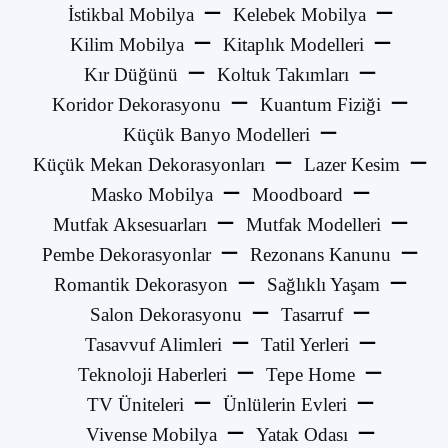
İstikbal Mobilya
Kelebek Mobilya
Kilim Mobilya
Kitaplık Modelleri
Kır Düğünü
Koltuk Takımları
Koridor Dekorasyonu
Kuantum Fiziği
Küçük Banyo Modelleri
Küçük Mekan Dekorasyonları
Lazer Kesim
Masko Mobilya
Moodboard
Mutfak Aksesuarları
Mutfak Modelleri
Pembe Dekorasyonlar
Rezonans Kanunu
Romantik Dekorasyon
Sağlıklı Yaşam
Salon Dekorasyonu
Tasarruf
Tasavvuf Alimleri
Tatil Yerleri
Teknoloji Haberleri
Tepe Home
TV Üniteleri
Ünlülerin Evleri
Vivense Mobilya
Yatak Odası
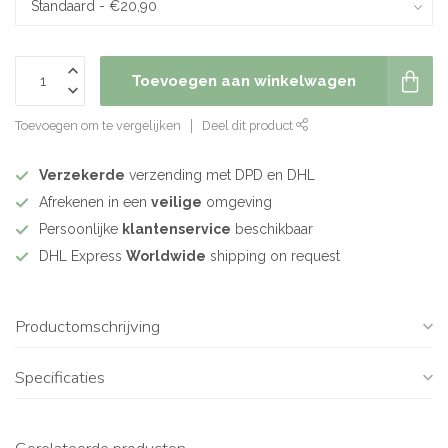
Toevoegen aan winkelwagen
Toevoegen om te vergelijken
Deel dit product
Verzekerde
verzending met DPD en DHL
Afrekenen in een
veilige
omgeving
Persoonlijke
klantenservice
beschikbaar
DHL Express
Worldwide
shipping on request
Productomschrijving
Specificaties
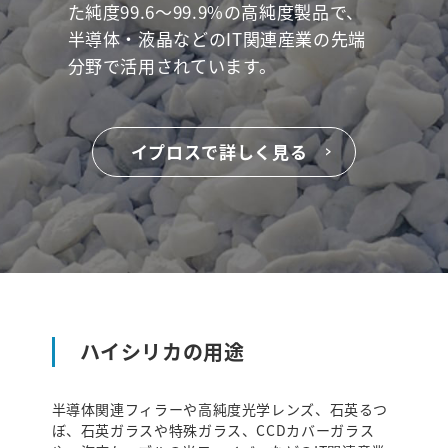
た純度99.6～99.9%の高純度製品で、
半導体・液晶などのIT関連産業の先端
分野で活用されています。
イプロスで詳しく見る
ハイシリカの用途
半導体関連フィラーや高純度光学レンズ、石英るつ
ぼ、石英ガラスや特殊ガラス、CCDカバーガラス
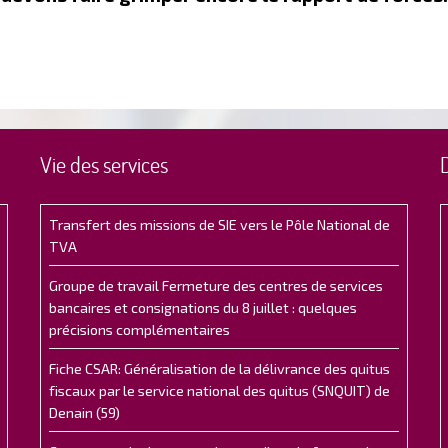
Vie des services
Transfert des missions de SIE vers le Pôle National de
TVA
Groupe de travail Fermeture des centres de services
bancaires et consignations du 8 juillet : quelques
précisions complémentaires
Fiche CSAR: Généralisation de la délivrance des quitus
fiscaux par le service national des quitus (SNQUIT) de
Denain (59)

——

- _What is needed_: All that's required is the material above repeated exactly, minus any picture.

- _Answer space_:
İstikbal Mobilya
Kelebek Mobilya
Kilim Mobilya
Kitaplık Modelleri
Kır Düğünü
Koltuk Takımları
Koridor Dekorasyonu
Kuantum Fiziği
Küçük Banyo Modelleri
Küçük Mekan Dekorasyonları
Lazer Kesim
Masko Mobilya
Moodboard
Mutfak Aksesuarları
Mutfak Modelleri
Pembe Dekorasyonlar
Rezonans Kanunu
Romantik Dekorasyon
Sağlıklı Yaşam
Salon Dekorasyonu
Tasarruf
Tasavvuf Alimleri
Tatil Yerleri
Teknoloji Haberleri
Tepe Home
TV Üniteleri
Ünlülerin Evleri
Vivense Mobilya
Yatak Odası
Toevoegen aan winkelwagen
Toevoegen om te vergelijken
Deel dit product
Verzekerde
verzending met DPD en DHL
Afrekenen in een
veilige
omgeving
Persoonlijke
klantenservice
beschikbaar
DHL Express
Worldwide
shipping on request
Productomschrijving
Specificaties
た純度99.6～99.9%の高純度製品で、
半導体・液晶などのIT関連産業の先端
分野で活用されています。
イプロスで詳しく見る
ハイシリカの用途
半導体関連フィラーや高純度光学レンズ、石英るつ
ぼ、石英ガラスや特殊ガラス、CCDカバーガラス
Vie des services
Transfert des missions de SIE vers le Pôle National de
TVA
Groupe de travail Fermeture des centres de services
bancaires et consignations du 8 juillet : quelques
précisions complémentaires
Fiche CSAR: Généralisation de la délivrance des quitus
fiscaux par le service national des quitus (SNQUIT) de
Denain (59)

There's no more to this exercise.